[[ Given data open ]]

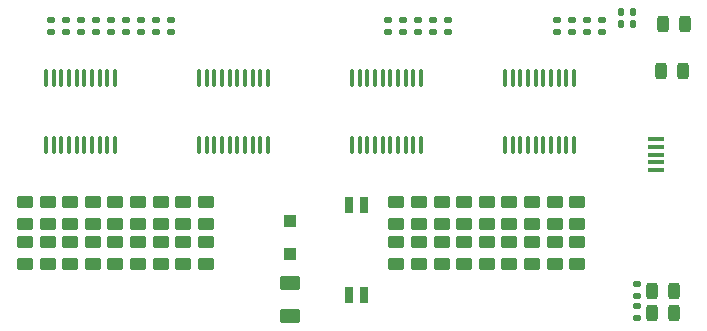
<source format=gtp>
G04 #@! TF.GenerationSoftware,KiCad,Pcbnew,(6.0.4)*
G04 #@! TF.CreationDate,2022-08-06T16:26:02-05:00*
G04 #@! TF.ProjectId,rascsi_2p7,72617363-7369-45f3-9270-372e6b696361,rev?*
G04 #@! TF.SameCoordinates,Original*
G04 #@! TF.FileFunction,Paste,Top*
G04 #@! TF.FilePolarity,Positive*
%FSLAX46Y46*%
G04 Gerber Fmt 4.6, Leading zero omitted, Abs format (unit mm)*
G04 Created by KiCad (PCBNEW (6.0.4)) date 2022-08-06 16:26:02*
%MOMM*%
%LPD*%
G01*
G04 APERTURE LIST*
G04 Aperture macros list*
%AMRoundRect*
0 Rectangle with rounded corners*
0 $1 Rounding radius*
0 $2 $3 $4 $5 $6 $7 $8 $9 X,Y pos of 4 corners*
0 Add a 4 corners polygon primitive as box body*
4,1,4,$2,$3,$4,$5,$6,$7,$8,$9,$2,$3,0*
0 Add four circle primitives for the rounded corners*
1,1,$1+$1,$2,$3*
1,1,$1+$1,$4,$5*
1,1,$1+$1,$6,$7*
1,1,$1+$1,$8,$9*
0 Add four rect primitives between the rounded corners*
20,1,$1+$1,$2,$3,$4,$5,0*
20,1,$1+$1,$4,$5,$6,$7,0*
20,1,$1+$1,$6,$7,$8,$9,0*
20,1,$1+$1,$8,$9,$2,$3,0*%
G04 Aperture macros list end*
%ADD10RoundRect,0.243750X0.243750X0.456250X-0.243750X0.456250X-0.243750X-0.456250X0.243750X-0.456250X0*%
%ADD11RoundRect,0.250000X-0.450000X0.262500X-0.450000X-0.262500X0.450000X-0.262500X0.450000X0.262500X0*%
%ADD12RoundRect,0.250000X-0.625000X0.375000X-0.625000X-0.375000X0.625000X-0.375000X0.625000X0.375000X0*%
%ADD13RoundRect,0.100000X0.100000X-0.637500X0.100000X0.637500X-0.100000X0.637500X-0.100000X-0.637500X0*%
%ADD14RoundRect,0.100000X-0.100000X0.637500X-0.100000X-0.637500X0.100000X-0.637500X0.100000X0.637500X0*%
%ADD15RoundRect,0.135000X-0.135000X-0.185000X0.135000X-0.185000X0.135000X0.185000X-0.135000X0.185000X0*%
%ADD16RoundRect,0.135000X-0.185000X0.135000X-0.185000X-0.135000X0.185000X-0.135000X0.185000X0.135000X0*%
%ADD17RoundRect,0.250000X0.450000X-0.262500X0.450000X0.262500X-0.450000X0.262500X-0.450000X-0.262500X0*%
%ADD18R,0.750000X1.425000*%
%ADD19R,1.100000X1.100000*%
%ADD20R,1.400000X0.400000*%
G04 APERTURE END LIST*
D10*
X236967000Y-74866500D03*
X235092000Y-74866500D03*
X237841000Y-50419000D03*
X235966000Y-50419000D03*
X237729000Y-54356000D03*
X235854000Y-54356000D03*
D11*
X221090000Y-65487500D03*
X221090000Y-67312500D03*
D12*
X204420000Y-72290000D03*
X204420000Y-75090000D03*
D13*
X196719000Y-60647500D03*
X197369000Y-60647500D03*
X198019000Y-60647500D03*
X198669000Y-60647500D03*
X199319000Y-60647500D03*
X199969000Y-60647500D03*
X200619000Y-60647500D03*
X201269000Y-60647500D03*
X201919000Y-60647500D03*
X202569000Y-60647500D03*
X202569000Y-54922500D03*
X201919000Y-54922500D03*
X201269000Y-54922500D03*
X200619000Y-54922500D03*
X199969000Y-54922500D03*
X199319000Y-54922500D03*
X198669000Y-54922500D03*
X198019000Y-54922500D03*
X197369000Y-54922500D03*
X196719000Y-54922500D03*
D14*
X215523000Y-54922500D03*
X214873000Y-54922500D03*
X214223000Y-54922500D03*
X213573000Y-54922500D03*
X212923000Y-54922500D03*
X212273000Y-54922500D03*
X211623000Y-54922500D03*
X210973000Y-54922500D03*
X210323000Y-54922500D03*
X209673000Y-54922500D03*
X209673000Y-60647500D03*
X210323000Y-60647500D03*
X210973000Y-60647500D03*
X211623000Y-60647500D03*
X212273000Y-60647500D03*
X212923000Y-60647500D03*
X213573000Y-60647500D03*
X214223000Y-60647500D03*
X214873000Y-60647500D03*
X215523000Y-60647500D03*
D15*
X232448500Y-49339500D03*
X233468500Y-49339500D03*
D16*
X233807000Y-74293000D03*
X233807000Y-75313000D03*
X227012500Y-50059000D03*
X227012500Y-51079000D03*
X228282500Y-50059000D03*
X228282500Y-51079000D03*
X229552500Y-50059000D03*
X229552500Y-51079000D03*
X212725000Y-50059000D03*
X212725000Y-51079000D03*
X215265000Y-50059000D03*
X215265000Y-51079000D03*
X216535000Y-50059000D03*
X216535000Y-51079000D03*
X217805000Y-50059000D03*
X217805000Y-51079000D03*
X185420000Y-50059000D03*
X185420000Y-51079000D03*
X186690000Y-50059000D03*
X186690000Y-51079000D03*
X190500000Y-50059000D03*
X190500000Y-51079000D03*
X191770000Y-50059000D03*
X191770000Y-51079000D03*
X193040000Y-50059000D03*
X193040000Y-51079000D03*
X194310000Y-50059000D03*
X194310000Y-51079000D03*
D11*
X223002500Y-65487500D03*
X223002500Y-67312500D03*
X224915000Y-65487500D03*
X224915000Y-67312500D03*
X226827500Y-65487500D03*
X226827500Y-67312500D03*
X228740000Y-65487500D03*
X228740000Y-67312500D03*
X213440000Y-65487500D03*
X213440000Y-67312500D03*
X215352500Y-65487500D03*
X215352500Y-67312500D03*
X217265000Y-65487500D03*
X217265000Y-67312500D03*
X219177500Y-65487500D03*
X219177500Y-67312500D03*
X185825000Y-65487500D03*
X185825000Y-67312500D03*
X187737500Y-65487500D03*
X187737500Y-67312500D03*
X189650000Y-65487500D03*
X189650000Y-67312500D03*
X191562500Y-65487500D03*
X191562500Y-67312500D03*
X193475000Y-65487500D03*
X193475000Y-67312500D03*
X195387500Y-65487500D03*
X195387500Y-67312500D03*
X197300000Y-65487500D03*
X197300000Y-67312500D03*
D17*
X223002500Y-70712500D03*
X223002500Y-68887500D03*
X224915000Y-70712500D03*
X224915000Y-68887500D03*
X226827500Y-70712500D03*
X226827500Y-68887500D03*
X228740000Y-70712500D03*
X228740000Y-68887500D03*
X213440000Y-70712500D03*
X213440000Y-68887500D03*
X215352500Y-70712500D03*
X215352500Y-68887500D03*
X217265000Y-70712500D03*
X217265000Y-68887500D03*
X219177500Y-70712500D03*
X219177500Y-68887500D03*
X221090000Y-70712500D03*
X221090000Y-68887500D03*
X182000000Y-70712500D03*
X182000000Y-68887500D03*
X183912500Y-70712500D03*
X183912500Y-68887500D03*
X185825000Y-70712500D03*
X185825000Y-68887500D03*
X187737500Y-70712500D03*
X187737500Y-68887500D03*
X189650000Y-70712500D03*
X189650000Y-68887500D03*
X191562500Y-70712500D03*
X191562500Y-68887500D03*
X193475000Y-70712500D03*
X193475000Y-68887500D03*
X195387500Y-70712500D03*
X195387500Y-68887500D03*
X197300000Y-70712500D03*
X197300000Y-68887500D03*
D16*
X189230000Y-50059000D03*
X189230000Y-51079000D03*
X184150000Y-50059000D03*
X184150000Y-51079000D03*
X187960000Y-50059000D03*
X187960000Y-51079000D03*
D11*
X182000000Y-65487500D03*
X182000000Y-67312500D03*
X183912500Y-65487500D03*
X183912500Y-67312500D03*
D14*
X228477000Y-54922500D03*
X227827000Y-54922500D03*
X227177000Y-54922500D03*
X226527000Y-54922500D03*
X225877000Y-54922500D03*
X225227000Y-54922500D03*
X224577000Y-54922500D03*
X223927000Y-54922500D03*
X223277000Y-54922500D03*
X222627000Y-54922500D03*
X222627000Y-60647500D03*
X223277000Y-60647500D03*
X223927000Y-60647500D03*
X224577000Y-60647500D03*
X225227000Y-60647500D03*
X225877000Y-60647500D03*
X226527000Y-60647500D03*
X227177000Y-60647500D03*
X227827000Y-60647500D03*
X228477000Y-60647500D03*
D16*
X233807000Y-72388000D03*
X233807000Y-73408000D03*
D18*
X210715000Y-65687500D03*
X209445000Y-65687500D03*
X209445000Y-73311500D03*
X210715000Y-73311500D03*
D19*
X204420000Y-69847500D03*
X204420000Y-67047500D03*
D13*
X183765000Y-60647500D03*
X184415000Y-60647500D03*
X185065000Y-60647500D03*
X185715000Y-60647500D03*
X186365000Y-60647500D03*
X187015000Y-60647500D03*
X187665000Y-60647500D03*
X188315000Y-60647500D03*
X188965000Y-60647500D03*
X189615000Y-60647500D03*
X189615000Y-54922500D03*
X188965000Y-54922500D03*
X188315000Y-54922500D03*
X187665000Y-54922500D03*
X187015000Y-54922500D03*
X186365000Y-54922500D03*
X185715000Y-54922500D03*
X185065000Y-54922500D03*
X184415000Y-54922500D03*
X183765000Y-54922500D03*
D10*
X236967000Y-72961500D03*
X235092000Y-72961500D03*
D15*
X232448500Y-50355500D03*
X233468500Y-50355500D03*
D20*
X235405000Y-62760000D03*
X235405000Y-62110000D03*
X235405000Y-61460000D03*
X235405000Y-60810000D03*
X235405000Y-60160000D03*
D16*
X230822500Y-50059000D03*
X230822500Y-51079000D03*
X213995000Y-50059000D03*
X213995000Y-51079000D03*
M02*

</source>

[[ Given data closed ]]
[[ Given data open ]]

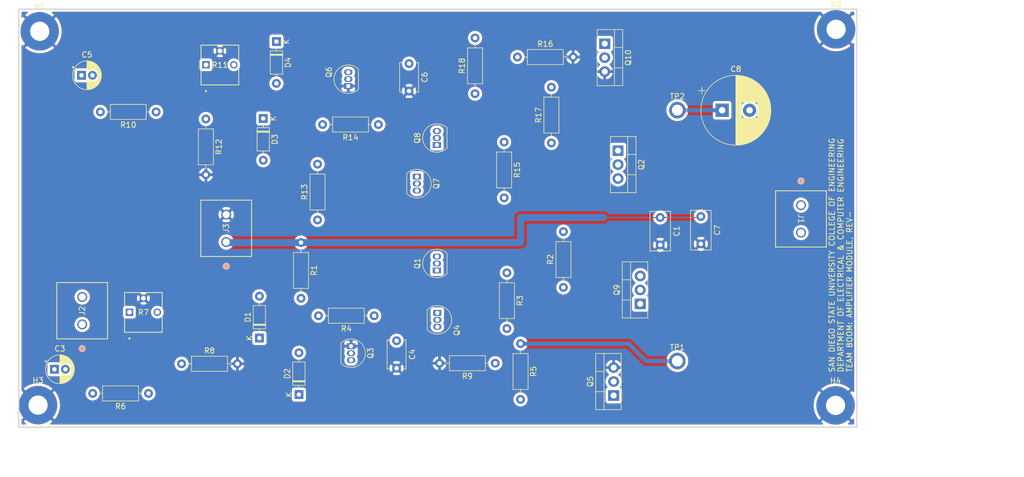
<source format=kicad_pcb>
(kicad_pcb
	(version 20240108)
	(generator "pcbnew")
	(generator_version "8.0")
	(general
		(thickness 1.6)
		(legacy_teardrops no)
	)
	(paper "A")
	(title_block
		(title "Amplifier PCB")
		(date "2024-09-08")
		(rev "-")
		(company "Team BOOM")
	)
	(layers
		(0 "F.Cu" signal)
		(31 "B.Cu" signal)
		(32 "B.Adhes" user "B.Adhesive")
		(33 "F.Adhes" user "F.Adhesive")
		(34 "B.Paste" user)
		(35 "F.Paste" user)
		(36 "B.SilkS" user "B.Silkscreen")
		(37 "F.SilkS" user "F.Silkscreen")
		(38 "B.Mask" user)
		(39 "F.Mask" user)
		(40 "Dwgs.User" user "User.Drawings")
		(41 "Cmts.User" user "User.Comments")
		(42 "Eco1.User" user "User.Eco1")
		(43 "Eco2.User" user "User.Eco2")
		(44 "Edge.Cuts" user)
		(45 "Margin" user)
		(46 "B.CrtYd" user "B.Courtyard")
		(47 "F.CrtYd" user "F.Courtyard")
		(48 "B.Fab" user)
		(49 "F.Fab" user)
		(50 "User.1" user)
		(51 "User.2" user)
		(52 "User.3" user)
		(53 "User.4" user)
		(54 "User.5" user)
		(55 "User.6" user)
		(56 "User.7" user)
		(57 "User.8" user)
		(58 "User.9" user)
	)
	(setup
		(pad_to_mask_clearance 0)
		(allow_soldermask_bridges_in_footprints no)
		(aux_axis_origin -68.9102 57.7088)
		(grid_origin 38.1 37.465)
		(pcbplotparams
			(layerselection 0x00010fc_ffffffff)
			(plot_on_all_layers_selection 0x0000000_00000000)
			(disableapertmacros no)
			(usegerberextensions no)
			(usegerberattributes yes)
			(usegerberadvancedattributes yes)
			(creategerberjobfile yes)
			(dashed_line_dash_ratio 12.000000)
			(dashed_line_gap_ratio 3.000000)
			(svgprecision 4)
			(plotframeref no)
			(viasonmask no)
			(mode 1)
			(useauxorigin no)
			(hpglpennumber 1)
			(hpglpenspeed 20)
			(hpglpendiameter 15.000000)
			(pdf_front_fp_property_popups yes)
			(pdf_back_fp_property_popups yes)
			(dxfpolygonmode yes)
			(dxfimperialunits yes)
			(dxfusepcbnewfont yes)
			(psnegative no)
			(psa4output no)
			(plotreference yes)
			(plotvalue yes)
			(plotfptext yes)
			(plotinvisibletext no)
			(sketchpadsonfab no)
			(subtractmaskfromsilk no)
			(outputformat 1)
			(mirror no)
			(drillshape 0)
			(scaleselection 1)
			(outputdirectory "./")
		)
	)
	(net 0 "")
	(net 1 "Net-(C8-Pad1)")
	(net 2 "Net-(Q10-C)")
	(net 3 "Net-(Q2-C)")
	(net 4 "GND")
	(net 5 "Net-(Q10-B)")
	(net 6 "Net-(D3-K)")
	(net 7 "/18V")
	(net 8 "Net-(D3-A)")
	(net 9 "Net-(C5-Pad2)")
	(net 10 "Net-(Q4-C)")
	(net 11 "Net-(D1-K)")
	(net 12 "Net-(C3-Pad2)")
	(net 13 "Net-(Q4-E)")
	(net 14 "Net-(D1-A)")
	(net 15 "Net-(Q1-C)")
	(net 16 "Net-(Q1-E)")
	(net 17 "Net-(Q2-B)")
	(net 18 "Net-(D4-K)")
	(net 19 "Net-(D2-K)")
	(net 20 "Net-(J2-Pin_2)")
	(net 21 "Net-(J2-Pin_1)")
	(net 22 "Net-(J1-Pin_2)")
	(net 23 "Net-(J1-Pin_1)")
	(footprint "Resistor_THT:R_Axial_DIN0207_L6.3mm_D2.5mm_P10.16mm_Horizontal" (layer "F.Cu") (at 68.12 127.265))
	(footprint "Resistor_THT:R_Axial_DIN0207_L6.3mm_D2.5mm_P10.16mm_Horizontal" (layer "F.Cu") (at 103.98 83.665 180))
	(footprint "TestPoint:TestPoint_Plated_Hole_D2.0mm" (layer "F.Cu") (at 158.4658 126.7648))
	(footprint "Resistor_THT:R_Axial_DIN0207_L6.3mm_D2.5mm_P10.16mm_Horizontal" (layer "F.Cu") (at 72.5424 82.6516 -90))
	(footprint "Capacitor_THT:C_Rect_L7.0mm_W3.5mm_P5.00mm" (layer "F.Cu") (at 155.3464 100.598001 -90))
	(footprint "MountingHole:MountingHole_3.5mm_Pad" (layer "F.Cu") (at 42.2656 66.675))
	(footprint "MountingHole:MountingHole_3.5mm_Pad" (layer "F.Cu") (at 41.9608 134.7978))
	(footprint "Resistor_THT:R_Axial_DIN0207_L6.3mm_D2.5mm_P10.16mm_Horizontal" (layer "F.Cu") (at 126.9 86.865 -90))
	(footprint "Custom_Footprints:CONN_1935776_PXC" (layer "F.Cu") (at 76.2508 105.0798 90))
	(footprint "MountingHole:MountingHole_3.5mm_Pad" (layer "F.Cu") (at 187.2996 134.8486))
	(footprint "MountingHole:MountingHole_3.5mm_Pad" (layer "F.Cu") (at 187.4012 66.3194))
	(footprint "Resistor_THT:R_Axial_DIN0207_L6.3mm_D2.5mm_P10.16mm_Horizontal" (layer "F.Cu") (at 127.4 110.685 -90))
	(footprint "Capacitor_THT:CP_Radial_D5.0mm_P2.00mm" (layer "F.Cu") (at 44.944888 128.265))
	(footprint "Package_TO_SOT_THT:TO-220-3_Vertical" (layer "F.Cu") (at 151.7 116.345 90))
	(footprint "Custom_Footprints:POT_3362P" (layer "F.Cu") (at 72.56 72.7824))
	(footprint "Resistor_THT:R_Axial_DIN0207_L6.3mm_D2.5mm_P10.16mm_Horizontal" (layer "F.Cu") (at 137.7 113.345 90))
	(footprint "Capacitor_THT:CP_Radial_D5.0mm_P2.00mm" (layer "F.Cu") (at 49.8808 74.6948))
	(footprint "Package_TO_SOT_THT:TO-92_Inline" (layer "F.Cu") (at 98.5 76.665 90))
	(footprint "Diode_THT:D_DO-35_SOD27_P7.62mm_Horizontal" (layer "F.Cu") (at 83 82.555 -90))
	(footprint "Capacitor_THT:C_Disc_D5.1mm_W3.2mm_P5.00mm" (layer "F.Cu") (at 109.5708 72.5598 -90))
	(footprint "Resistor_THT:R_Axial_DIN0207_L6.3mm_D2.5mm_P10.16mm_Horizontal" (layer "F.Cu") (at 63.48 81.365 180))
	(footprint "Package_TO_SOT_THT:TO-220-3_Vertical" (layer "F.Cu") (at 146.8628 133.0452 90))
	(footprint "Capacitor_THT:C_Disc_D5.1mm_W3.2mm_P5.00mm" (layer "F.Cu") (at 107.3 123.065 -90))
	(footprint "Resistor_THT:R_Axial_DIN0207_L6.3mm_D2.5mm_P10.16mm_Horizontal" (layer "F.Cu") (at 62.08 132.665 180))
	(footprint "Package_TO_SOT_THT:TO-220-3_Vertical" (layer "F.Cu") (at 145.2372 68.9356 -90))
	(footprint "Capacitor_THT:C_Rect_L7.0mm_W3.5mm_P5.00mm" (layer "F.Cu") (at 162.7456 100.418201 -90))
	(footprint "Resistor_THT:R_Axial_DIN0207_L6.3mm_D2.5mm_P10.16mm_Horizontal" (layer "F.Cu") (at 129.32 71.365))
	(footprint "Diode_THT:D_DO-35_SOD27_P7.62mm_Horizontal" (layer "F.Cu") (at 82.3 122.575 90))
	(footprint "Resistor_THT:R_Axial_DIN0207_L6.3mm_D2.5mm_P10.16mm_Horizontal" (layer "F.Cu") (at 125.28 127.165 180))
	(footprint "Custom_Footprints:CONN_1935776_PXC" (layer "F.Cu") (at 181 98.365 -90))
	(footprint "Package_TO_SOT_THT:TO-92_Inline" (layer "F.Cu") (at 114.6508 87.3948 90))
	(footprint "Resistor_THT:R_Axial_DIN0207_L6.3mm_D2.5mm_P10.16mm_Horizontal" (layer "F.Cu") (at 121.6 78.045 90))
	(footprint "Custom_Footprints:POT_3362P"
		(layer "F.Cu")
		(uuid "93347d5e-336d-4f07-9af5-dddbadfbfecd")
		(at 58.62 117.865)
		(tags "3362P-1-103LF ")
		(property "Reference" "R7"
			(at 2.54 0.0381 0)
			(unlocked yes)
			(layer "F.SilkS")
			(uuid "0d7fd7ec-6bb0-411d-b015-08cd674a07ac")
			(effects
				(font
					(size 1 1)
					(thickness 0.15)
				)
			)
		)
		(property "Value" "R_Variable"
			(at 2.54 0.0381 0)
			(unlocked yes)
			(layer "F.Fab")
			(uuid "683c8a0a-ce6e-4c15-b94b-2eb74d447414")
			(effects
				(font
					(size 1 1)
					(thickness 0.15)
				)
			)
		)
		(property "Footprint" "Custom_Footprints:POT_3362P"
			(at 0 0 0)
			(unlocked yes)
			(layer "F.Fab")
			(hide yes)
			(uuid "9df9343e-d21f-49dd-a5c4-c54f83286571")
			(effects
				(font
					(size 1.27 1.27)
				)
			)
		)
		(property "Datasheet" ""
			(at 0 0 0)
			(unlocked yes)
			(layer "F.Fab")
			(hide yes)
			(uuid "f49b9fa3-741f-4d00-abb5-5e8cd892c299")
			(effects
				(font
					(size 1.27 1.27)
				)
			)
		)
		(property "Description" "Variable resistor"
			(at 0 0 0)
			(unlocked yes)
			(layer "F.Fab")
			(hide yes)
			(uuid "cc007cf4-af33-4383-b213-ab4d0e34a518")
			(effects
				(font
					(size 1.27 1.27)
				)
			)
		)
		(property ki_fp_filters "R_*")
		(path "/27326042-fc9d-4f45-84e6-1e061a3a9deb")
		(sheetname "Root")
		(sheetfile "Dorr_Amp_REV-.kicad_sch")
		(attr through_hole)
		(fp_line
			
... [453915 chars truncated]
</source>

[[ Given data closed ]]

### Task details
Go to the line with "<source format=gtp>" in the entries above and repeat every line from there through the line with "X197369000Y-60647500D03*", exactly and with no other text.

### Exercise solution
<source format=gtp>
G04 #@! TF.GenerationSoftware,KiCad,Pcbnew,(6.0.4)*
G04 #@! TF.CreationDate,2022-08-06T16:26:02-05:00*
G04 #@! TF.ProjectId,rascsi_2p7,72617363-7369-45f3-9270-372e6b696361,rev?*
G04 #@! TF.SameCoordinates,Original*
G04 #@! TF.FileFunction,Paste,Top*
G04 #@! TF.FilePolarity,Positive*
%FSLAX46Y46*%
G04 Gerber Fmt 4.6, Leading zero omitted, Abs format (unit mm)*
G04 Created by KiCad (PCBNEW (6.0.4)) date 2022-08-06 16:26:02*
%MOMM*%
%LPD*%
G01*
G04 APERTURE LIST*
G04 Aperture macros list*
%AMRoundRect*
0 Rectangle with rounded corners*
0 $1 Rounding radius*
0 $2 $3 $4 $5 $6 $7 $8 $9 X,Y pos of 4 corners*
0 Add a 4 corners polygon primitive as box body*
4,1,4,$2,$3,$4,$5,$6,$7,$8,$9,$2,$3,0*
0 Add four circle primitives for the rounded corners*
1,1,$1+$1,$2,$3*
1,1,$1+$1,$4,$5*
1,1,$1+$1,$6,$7*
1,1,$1+$1,$8,$9*
0 Add four rect primitives between the rounded corners*
20,1,$1+$1,$2,$3,$4,$5,0*
20,1,$1+$1,$4,$5,$6,$7,0*
20,1,$1+$1,$6,$7,$8,$9,0*
20,1,$1+$1,$8,$9,$2,$3,0*%
G04 Aperture macros list end*
%ADD10RoundRect,0.243750X0.243750X0.456250X-0.243750X0.456250X-0.243750X-0.456250X0.243750X-0.456250X0*%
%ADD11RoundRect,0.250000X-0.450000X0.262500X-0.450000X-0.262500X0.450000X-0.262500X0.450000X0.262500X0*%
%ADD12RoundRect,0.250000X-0.625000X0.375000X-0.625000X-0.375000X0.625000X-0.375000X0.625000X0.375000X0*%
%ADD13RoundRect,0.100000X0.100000X-0.637500X0.100000X0.637500X-0.100000X0.637500X-0.100000X-0.637500X0*%
%ADD14RoundRect,0.100000X-0.100000X0.637500X-0.100000X-0.637500X0.100000X-0.637500X0.100000X0.637500X0*%
%ADD15RoundRect,0.135000X-0.135000X-0.185000X0.135000X-0.185000X0.135000X0.185000X-0.135000X0.185000X0*%
%ADD16RoundRect,0.135000X-0.185000X0.135000X-0.185000X-0.135000X0.185000X-0.135000X0.185000X0.135000X0*%
%ADD17RoundRect,0.250000X0.450000X-0.262500X0.450000X0.262500X-0.450000X0.262500X-0.450000X-0.262500X0*%
%ADD18R,0.750000X1.425000*%
%ADD19R,1.100000X1.100000*%
%ADD20R,1.400000X0.400000*%
G04 APERTURE END LIST*
D10*
X236967000Y-74866500D03*
X235092000Y-74866500D03*
X237841000Y-50419000D03*
X235966000Y-50419000D03*
X237729000Y-54356000D03*
X235854000Y-54356000D03*
D11*
X221090000Y-65487500D03*
X221090000Y-67312500D03*
D12*
X204420000Y-72290000D03*
X204420000Y-75090000D03*
D13*
X196719000Y-60647500D03*
X197369000Y-60647500D03*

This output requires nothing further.